Dataset entries:

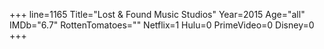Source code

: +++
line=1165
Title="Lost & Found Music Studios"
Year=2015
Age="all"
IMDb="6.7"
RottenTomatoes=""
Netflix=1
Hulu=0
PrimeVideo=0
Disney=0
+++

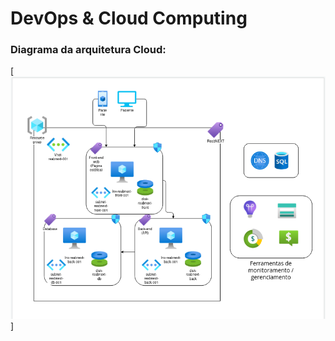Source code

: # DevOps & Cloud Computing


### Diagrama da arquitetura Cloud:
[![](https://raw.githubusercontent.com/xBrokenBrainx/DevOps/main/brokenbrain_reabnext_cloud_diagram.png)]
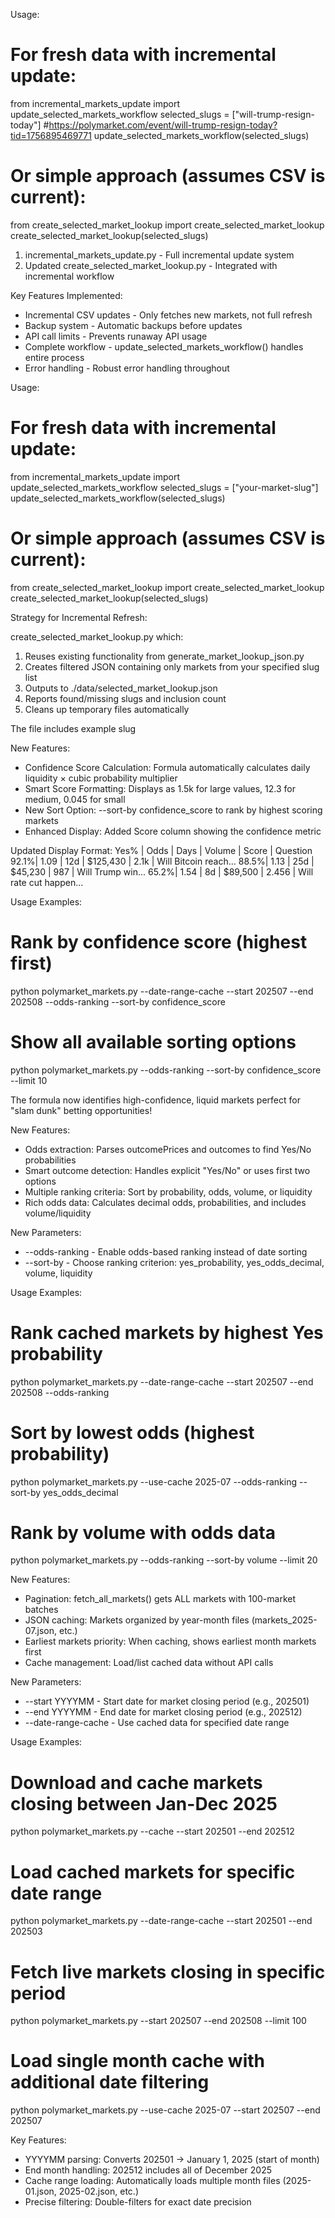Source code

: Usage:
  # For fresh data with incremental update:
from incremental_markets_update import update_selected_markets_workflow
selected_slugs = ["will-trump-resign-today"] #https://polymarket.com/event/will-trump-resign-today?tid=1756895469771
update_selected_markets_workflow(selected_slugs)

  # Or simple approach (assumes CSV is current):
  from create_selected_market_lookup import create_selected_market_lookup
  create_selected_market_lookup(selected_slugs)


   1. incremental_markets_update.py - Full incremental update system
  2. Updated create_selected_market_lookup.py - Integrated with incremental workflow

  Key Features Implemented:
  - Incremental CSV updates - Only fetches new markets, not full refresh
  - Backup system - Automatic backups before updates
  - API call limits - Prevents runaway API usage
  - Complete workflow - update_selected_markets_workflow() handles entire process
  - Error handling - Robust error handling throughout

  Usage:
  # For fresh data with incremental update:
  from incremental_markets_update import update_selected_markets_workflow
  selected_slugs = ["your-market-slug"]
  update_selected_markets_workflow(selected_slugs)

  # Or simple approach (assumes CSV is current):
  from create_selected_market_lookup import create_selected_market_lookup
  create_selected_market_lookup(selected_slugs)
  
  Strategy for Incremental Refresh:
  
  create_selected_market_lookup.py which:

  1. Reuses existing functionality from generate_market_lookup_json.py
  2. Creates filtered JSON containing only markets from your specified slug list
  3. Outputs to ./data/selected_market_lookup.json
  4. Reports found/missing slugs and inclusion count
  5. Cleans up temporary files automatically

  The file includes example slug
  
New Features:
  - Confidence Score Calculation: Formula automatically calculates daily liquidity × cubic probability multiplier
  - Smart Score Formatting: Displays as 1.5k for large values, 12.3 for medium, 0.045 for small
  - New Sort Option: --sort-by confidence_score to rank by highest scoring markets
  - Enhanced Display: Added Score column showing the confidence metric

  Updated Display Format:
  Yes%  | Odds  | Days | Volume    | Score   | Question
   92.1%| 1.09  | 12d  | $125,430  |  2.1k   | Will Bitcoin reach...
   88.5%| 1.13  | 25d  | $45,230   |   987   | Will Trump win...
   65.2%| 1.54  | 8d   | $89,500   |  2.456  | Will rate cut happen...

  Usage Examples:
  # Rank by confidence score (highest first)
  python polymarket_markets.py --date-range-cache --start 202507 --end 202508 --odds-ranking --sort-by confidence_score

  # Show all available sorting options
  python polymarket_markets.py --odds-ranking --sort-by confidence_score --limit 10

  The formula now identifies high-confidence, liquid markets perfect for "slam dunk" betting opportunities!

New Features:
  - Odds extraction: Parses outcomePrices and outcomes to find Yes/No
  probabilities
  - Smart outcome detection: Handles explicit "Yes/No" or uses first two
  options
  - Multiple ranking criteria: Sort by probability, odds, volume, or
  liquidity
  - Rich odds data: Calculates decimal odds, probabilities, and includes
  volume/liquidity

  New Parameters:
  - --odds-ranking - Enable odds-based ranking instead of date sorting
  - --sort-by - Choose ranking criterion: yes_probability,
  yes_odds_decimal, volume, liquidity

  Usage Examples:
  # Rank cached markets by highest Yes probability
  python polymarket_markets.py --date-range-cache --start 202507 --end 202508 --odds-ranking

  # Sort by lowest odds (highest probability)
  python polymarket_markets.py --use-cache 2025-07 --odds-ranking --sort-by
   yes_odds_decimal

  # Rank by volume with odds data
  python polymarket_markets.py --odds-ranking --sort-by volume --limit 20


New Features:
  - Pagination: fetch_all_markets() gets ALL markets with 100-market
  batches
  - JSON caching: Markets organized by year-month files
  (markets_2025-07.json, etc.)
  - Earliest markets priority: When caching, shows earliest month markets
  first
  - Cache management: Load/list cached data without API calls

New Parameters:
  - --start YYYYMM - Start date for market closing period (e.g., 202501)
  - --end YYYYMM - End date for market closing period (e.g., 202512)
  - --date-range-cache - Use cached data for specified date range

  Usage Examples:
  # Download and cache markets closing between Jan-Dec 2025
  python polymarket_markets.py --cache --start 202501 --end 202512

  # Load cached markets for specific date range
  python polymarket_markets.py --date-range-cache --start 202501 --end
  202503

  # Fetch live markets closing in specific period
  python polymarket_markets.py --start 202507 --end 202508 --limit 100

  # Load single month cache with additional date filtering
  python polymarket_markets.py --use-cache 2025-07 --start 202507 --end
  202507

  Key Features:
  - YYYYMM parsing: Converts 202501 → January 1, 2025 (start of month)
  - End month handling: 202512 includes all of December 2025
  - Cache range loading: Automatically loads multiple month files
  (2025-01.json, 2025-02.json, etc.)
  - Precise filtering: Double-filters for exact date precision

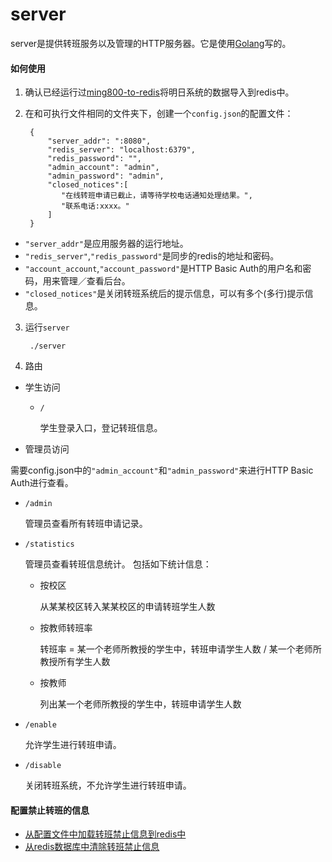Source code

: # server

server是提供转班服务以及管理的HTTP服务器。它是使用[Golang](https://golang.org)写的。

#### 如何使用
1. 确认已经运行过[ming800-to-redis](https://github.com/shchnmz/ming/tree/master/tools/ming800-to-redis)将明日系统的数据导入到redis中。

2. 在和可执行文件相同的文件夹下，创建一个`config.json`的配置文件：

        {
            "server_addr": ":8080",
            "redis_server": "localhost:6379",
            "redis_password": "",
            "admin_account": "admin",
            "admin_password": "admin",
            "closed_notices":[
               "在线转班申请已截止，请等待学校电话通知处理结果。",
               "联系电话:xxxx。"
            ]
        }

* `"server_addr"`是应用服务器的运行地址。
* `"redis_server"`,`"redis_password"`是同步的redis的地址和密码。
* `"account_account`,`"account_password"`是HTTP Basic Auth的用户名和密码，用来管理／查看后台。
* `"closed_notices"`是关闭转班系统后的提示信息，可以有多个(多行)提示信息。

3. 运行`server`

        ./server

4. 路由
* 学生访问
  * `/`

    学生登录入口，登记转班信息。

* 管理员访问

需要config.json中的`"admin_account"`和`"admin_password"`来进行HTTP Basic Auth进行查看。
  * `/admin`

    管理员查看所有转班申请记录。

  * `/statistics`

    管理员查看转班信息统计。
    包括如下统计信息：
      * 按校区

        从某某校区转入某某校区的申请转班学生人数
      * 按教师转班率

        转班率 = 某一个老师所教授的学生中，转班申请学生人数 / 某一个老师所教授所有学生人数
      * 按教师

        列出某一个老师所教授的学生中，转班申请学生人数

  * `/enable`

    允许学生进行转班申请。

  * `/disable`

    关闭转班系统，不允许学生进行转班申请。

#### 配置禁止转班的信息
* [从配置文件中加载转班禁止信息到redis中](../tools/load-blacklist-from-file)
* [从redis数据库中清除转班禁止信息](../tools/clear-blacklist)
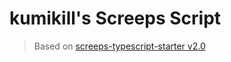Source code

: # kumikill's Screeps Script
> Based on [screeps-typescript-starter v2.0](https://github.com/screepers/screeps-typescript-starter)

EXERCISE AIM: Render the data as a JSON list of strings, one string per line, from the top of the data through the line that contains "2. Updated create_selected_market_lookup.py". Skip blank lines and leave the pictures out.

RESULT OF THE TASK:
[
  "Source code",
  ": +++",
  "line=1165",
  "Title=\"Lost & Found Music Studios\"",
  "Year=2015",
  "Age=\"all\"",
  "IMDb=\"6.7\"",
  "RottenTomatoes=\"\"",
  "Netflix=1",
  "Hulu=0",
  "PrimeVideo=0",
  "Disney=0",
  "+++",
  "Source code",
  ": # DevOps & Cloud Computing",
  "### Diagrama da arquitetura Cloud:",
  "[![](https://raw.githubusercontent.com/xBrokenBrainx/DevOps/main/brokenbrain_reabnext_cloud_diagram.png)]",
  "Source code",
  ": Usage:",
  "  # For fresh data with incremental update:",
  "from incremental_markets_update import update_selected_markets_workflow",
  "selected_slugs = [\"will-trump-resign-today\"] #https://polymarket.com/event/will-trump-resign-today?tid=1756895469771",
  "update_selected_markets_workflow(selected_slugs)",
  "  # Or simple approach (assumes CSV is current):",
  "  from create_selected_market_lookup import create_selected_market_lookup",
  "  create_selected_market_lookup(selected_slugs)",
  "   1. incremental_markets_update.py - Full incremental update system",
  "  2. Updated create_selected_market_lookup.py - Integrated with incremental workflow"
]